Chào các bạn! Vì nhiều lý do từ nay Truyen2U chính thức đổi tên là Truyen247.Pro. Mong các bạn tiếp tục ủng hộ truy cập tên miền mới này nhé! Mãi yêu... ♥

𝟎𝟎𝟕.


𝐌𝐈𝐌𝐎 𝐖𝐒𝐙𝐄𝐋𝐊𝐈𝐂𝐇 𝐍𝐈𝐄Ś𝐂𝐈𝐒Ł𝐎Ś𝐂𝐈 i nie kończącego się wyśmiewania ze strony swojego starszego brata - Rindo Haitani wcale nie był głupi.

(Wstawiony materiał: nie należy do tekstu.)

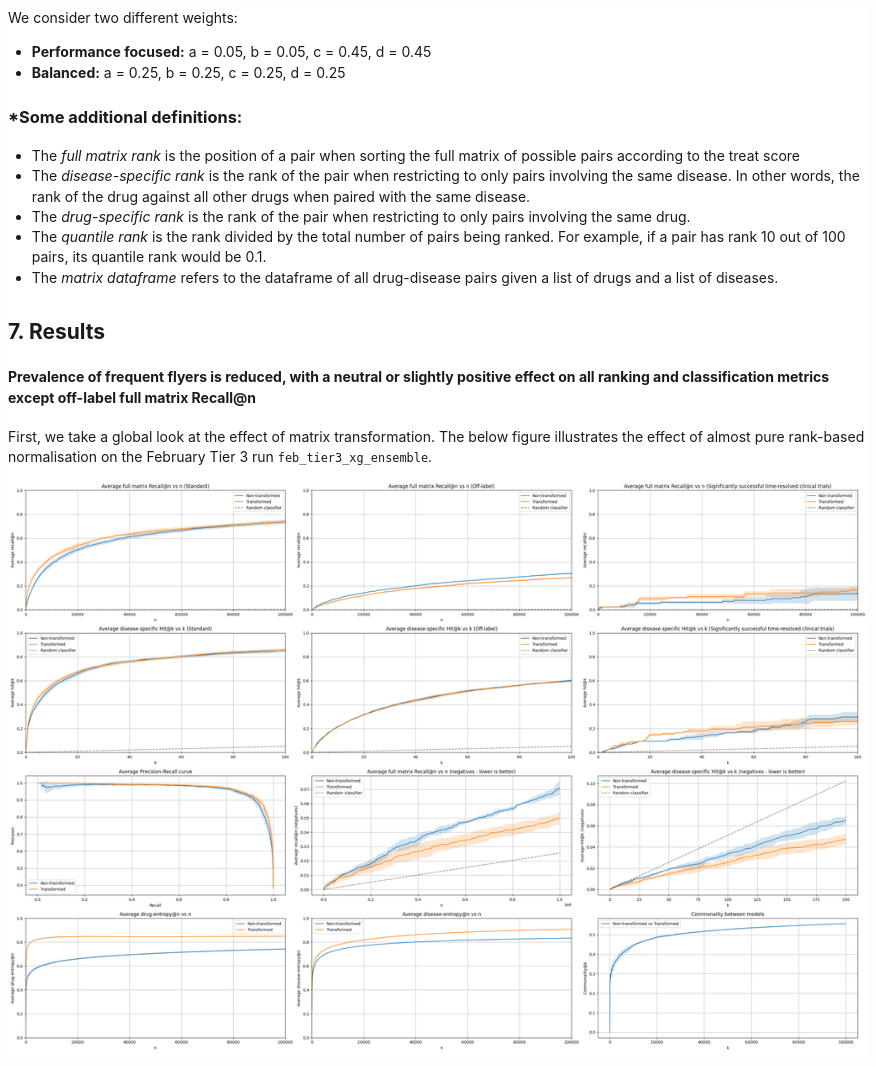 We consider two different weights:
- **Performance focused:** a = 0.05, b = 0.05, c = 0.45, d = 0.45 
- **Balanced:** a = 0.25, b = 0.25, c = 0.25, d = 0.25 

### *Some additional definitions:
- The _full matrix rank_ is the position of a pair when sorting the full matrix of possible pairs according to the treat score
- The _disease-specific rank_ is the rank of the pair when restricting to only pairs involving the same disease.  In other words, the rank of the drug against all other drugs when paired with the same disease.
- The _drug-specific rank_ is the rank of the pair when restricting to only pairs involving the same drug. 
- The _quantile rank_ is the rank divided by the total number of pairs being ranked. For example, if a pair has rank 10 out of 100 pairs, its quantile rank would be 0.1.
- The _matrix dataframe_ refers to the dataframe of all drug-disease pairs given a list of drugs and a list of diseases. 

## 7. Results

#### Prevalence of frequent flyers is reduced, with a neutral or slightly positive effect on all ranking and classification metrics except off-label full matrix Recall@n

First, we take a global look at the effect of matrix transformation. The below figure illustrates the effect of almost pure rank-based normalisation on the February Tier 3 run  `feb_tier3_xg_ensemble`.

![Almost pure on Feb Tier 3](matrix_transformation_refined_figs/fig_3.png)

Co najmniej sprawnie i bezproblemowo posługiwał się tajemną sztuką dedukcji. Sęk tkwił z kolei w tym, że niekoniecznie przykładał się do sumiennych obserwacji, na których to mógłby ową siłę dedukcji rzeczywiście oprzeć. Czasem zwyczajnie nie chcemy dostrzegać tych przykrych widoków, od których oddech zamiera nam nieprzyjemnie w płucach, a oczy płacą za nie morskimi falami. Może właśnie z tego powodu początkowo nie rzucił mu się w fiołkowe tęczówki fakt, iż (Pseudonim) zdecydowanie kogoś mu przypominała. Taka myśl krążyła nieustannie we wnętrzu jego czaszki, niczym za obfitą, przeraźliwie gęstą mgłą.

Jego lekkie przemyślenia doczekały się punktu kulminacyjnego, kiedy to Ran pewnego dnia stwierdził, że po raz któryś już z kolei musi odwiedzić Hoshiko. Oczywiście Rindo jak najbardziej rozumiał, albo przynajmniej próbował, jego przywiązanie do pierwszej w życiu miłości, która według niego miała być również i tą ostatnią. Jedyną na całe istnienie. Nieustającą, gorącą i namiętną do szpiku kości po wsze czasy, kiedy to zdradliwy czas przestawał stanowić wyznacznik ludzkiego życia, ewoluując w fikcję. Zastępowała go wyłącznie najczystsza miłość, dotleniająca ludzki organizm lepiej od tlenu. Trzymająca go na tym szarym padole silniej, pewniej od samej, równie zdradliwej co czas grawitacji.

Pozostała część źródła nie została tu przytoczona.